Her cheeks pinked and she looked both pleased and embarrassed. “Thank you. I think. No, I worked at an amusement park.”
“Doing what?”
“I was a character.”
“You are that.”
She rolled her eyes. “Specifically, a chipmunk.”
“You got the spunk of a chipmunk. I’ll give you that.”
“Why, thank you. That’s exactly what they told me at Florida Land.”
“You finished?” He tapped the face of his watch. “It’s almost nine. We’ve got to hit the road.”
“You know, if you keep doing that I’m gonna have to smash that watch.”
He narrowed his eyes, pretended to be affronted when he wasn’t. “You wouldn’t dare.”
“It’s for your own good.” She bit into a crisp slice of bacon, her gaze hooked on his. “You don’t know how to slow down, relax and take it easy.”
“I’ve had plenty of time to sit around. It drives me batty. Relaxing is severely overrated.”
“Because your mindset is rush, rush, rush, go, go, go. It’s killing you to be incapacitated. That’s why you had to go back for a third surgery. Because you couldn’t sit still and just be. Now you’re having to learn the hard way that life doesn’t always turn out the way you planned.”
“How much do I owe you for the analysis, Dr.
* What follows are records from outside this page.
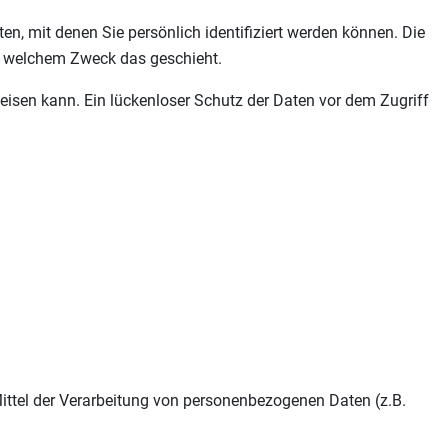
 mit denen Sie persönlich identifiziert werden können. Die
zu welchem Zweck das geschieht.
eisen kann. Ein lückenloser Schutz der Daten vor dem Zugriff
 Mittel der Verarbeitung von personenbezogenen Daten (z.B.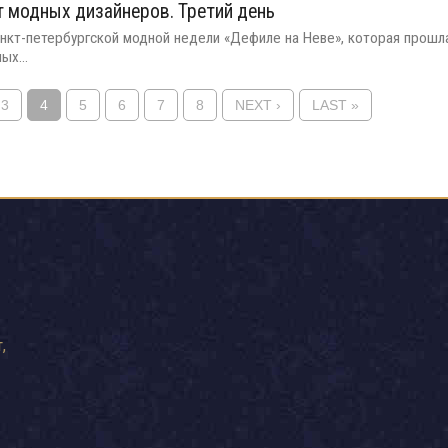
т модных дизайнеров. Третий день
санкт-петербургской модной недели «Дефиле на Неве», которая прошл
ых...
3
4
5
6
7
8
NEXT ›
LAST »
,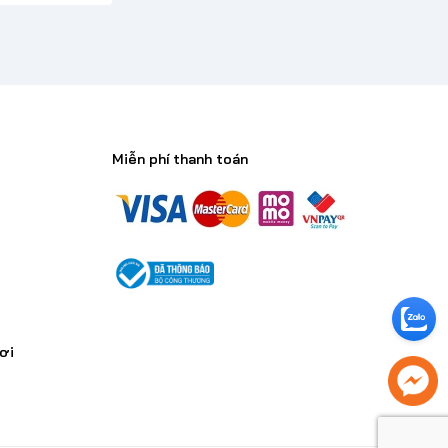
Miễn phí thanh toán
n
ơi
)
Freud?”
Tara grinned. “It’s on the house.”
“And the advice is well worth every penny.”
“Oh-ho, here come the barbs.”
“I wanted to be on the road hours ago.”
“And here we were getting along so well there for a split second.”
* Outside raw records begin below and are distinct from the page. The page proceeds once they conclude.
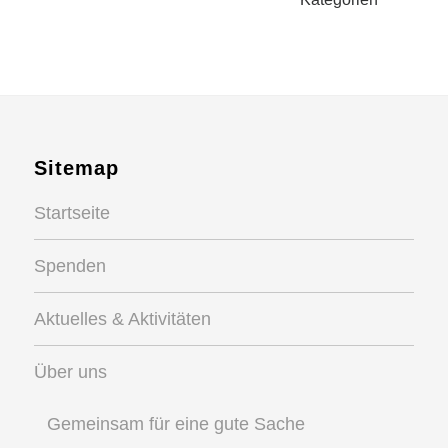
Sitemap
Startseite
Spenden
Aktuelles & Aktivitäten
Über uns
Gemeinsam für eine gute Sache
“You’d think you’d be in a hurry, too,” Boone said. “To see your mother.”
A shadow flickered over her face. “I’m not very good when those I love are sick.”
“But you’re going home anyway.”
“Of course. I love my mother.”
“Yet here you are, over a thousand miles away.”
She shifted uncomfortably. “It was my mom who told me to follow my bliss. She encouraged me to leave Florida.”
“Why’s that?”
“She got married young and started having kids, and even though she never said it, I think she regretted not getting to have adventures.”
“What did your dad say?”
“He’s my dad. He was dead set against it, but Mom convinced him.”
“Could you get a to-go bag for the rest of that?” He nodded at her half-eaten breakfast.
The waitress led a cowboy past their table. Boone pointed at Tara’s plate, silently mouthed “to-go box” to the waitress and pantomimed signing the check.
The waitress nodded.
“I90 East is a mess,” the cowboy told the waitress. “Eighteen-wheeler jackknifed and turned over, blocked that entire side of the freeway. Bread truck. Loaves of bread and buns strewn everywhere. You should have seen the birds flocking. I thought I was in a Hitchcock movie.”
Tara tucked her legs underneath her, sat up higher in her seat, looked over Boone’s head to the cowboy in the booth behind him. “Excuse me, sir.”
“Yes, ma’am,” the cowboy said.
“Did you say a bread truck overturned on the freeway?”
“Yep. Traffic is backed up all the way from here to the state line. It’ll be hours before they get that mess untangled. If you’re headed that direction, stay on the access road.”